* TASK TO CARRY OUT
Return verbatim every line from the first line of the rows through the line containing "7L131 8V4L129 5ZM118", including both of those lines.

--- EXERCISE INPUT ---

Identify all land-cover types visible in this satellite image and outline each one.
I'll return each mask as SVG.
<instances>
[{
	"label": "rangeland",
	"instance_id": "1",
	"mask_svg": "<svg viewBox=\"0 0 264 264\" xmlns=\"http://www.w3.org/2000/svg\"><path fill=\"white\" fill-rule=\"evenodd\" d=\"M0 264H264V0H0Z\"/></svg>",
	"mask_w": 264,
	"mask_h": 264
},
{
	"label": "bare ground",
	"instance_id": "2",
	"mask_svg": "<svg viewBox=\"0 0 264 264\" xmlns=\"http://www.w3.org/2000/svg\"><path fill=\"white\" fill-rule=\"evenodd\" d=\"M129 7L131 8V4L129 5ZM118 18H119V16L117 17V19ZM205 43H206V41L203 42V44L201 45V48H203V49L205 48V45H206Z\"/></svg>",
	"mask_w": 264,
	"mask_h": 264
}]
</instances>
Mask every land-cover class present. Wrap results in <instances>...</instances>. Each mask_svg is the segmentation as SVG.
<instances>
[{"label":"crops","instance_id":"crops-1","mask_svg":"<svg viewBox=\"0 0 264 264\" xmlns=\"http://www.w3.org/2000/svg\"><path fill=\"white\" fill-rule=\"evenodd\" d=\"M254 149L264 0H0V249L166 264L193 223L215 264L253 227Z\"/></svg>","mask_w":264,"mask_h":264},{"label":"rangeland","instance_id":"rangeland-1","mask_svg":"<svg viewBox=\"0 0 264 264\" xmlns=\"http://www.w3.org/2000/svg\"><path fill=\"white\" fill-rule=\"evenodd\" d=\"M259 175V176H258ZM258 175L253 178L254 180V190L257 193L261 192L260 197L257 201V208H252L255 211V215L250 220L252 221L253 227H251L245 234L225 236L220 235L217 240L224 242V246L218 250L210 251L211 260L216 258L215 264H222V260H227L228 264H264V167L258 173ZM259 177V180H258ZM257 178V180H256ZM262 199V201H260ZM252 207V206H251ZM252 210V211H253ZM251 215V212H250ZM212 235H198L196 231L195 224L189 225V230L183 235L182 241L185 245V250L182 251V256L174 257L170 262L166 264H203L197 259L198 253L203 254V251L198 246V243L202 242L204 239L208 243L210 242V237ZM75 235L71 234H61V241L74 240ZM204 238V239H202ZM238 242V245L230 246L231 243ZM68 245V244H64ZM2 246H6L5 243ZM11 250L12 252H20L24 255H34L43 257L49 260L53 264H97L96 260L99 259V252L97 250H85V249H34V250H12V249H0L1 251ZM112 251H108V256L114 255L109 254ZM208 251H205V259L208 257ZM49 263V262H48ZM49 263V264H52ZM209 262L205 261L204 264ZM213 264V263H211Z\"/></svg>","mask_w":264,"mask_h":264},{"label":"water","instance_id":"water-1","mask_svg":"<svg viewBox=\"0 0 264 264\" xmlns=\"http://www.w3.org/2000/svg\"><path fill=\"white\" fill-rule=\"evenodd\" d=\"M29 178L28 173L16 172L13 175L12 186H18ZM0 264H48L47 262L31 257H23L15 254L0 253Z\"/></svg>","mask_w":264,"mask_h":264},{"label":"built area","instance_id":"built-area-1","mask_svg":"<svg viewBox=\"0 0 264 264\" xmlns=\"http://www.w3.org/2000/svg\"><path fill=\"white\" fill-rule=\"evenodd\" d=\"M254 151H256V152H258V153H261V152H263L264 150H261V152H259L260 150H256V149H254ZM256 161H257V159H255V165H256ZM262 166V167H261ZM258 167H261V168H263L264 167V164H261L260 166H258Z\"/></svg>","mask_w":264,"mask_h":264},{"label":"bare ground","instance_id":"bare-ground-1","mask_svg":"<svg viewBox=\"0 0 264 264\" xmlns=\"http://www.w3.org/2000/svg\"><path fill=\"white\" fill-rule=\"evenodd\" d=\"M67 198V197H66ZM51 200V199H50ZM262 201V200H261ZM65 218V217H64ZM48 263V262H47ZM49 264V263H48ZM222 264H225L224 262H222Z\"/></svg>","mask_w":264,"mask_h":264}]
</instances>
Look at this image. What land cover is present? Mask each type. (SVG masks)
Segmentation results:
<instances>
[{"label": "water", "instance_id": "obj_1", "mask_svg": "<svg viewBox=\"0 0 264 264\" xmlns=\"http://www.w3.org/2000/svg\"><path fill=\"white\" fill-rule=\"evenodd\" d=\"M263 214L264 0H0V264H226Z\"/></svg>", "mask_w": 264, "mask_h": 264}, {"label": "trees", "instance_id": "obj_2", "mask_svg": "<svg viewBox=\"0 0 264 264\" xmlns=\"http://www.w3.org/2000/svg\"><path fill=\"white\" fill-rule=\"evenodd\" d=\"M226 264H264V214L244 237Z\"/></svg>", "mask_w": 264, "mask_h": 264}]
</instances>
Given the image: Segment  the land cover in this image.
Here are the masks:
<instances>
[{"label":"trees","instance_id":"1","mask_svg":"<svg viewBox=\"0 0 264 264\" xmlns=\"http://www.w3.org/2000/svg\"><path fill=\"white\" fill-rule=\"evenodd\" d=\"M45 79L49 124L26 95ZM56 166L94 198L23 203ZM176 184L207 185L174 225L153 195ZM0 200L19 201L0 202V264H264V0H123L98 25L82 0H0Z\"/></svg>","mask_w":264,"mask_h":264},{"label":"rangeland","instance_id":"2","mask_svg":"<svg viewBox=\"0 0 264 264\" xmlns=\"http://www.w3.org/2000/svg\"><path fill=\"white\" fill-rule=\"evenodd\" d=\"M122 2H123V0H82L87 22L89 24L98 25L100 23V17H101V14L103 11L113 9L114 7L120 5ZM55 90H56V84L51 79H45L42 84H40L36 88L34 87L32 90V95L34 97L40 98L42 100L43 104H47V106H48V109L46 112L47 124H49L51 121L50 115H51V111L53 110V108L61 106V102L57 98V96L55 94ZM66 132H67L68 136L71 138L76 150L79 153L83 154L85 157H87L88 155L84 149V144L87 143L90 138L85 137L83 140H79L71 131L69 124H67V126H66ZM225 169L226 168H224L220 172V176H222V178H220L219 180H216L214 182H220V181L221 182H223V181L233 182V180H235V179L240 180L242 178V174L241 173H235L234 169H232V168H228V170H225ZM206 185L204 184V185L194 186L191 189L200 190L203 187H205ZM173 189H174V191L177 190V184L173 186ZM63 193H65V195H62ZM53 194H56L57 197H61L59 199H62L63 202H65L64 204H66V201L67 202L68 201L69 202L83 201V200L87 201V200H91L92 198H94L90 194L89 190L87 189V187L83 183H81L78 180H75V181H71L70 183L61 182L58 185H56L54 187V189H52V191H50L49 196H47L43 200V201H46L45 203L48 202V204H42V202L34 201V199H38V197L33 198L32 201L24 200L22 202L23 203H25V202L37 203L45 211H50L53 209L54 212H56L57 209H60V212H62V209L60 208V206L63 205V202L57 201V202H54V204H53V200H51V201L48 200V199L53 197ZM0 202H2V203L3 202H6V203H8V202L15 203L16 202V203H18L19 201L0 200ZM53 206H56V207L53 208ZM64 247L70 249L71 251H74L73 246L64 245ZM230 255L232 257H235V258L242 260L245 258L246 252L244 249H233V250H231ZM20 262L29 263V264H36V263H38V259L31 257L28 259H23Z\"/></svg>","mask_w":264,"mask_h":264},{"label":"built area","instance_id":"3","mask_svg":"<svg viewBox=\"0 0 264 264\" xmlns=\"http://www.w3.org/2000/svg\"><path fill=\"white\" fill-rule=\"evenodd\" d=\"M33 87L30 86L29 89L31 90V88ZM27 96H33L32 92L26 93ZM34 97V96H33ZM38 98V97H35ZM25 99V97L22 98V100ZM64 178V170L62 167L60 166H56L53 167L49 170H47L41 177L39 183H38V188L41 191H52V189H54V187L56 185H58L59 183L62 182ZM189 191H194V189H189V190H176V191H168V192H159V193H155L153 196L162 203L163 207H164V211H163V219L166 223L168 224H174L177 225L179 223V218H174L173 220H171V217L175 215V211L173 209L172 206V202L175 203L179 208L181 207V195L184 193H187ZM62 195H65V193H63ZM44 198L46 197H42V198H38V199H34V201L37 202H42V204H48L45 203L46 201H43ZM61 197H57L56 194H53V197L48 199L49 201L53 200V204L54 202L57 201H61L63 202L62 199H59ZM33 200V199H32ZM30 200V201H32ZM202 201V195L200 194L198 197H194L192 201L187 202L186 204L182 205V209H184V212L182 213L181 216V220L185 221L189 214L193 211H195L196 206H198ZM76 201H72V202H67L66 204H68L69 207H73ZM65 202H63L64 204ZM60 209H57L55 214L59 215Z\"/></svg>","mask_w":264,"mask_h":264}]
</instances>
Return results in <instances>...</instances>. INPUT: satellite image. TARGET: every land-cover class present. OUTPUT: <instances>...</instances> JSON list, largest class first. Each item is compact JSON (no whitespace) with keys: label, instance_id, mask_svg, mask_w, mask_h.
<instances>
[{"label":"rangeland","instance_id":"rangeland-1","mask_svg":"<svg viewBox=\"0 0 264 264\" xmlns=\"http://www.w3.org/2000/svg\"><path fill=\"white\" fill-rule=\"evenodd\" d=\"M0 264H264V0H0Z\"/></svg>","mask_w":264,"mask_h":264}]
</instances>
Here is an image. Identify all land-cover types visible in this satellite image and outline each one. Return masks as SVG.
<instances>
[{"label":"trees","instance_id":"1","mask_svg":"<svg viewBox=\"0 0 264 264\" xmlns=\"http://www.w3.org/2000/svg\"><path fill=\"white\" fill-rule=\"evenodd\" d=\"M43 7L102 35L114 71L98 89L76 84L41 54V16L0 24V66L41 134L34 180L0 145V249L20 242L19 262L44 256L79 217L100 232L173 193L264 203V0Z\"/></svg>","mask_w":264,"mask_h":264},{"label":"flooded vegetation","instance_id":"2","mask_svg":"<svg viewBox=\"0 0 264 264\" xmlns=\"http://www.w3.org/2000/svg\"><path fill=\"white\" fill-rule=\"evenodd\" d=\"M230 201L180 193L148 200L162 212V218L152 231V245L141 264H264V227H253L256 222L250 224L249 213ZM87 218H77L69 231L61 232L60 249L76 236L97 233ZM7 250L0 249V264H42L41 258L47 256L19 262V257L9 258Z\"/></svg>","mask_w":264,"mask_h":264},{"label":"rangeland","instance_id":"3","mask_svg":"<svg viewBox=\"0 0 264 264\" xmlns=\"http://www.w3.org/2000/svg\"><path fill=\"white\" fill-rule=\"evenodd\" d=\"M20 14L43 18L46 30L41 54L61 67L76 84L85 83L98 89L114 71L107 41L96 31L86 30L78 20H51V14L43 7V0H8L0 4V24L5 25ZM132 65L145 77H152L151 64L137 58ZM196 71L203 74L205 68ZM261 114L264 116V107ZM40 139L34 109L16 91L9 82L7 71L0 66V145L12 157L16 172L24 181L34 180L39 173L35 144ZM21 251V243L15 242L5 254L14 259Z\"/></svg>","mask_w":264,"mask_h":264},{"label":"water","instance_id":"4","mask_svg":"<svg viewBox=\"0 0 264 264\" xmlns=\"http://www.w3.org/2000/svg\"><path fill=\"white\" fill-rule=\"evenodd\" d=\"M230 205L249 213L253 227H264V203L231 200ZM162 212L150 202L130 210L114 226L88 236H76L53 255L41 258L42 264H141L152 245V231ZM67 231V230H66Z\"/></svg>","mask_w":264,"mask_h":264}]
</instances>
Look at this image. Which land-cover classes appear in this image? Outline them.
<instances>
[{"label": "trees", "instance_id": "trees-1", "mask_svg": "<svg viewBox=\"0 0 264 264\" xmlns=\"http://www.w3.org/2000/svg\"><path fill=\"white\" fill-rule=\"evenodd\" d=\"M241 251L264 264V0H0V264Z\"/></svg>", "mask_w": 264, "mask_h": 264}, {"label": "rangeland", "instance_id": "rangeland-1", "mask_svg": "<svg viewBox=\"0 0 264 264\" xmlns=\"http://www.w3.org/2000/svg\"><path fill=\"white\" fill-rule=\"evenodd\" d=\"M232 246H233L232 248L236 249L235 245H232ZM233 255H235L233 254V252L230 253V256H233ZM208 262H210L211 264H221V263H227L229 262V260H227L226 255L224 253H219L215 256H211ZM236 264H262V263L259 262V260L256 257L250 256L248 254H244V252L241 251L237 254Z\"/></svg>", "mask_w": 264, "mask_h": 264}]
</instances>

---

* TASK ANSWER
Identify all land-cover types visible in this satellite image and outline each one.
I'll return each mask as SVG.
<instances>
[{
	"label": "rangeland",
	"instance_id": "1",
	"mask_svg": "<svg viewBox=\"0 0 264 264\" xmlns=\"http://www.w3.org/2000/svg\"><path fill=\"white\" fill-rule=\"evenodd\" d=\"M0 264H264V0H0Z\"/></svg>",
	"mask_w": 264,
	"mask_h": 264
},
{
	"label": "bare ground",
	"instance_id": "2",
	"mask_svg": "<svg viewBox=\"0 0 264 264\" xmlns=\"http://www.w3.org/2000/svg\"><path fill=\"white\" fill-rule=\"evenodd\" d=\"M129 7L131 8V4L129 5ZM118 18H119V16L117 17V19ZM205 43H206V41L203 42V44L201 45V48H203V49L205 48V45H206Z\"/></svg>",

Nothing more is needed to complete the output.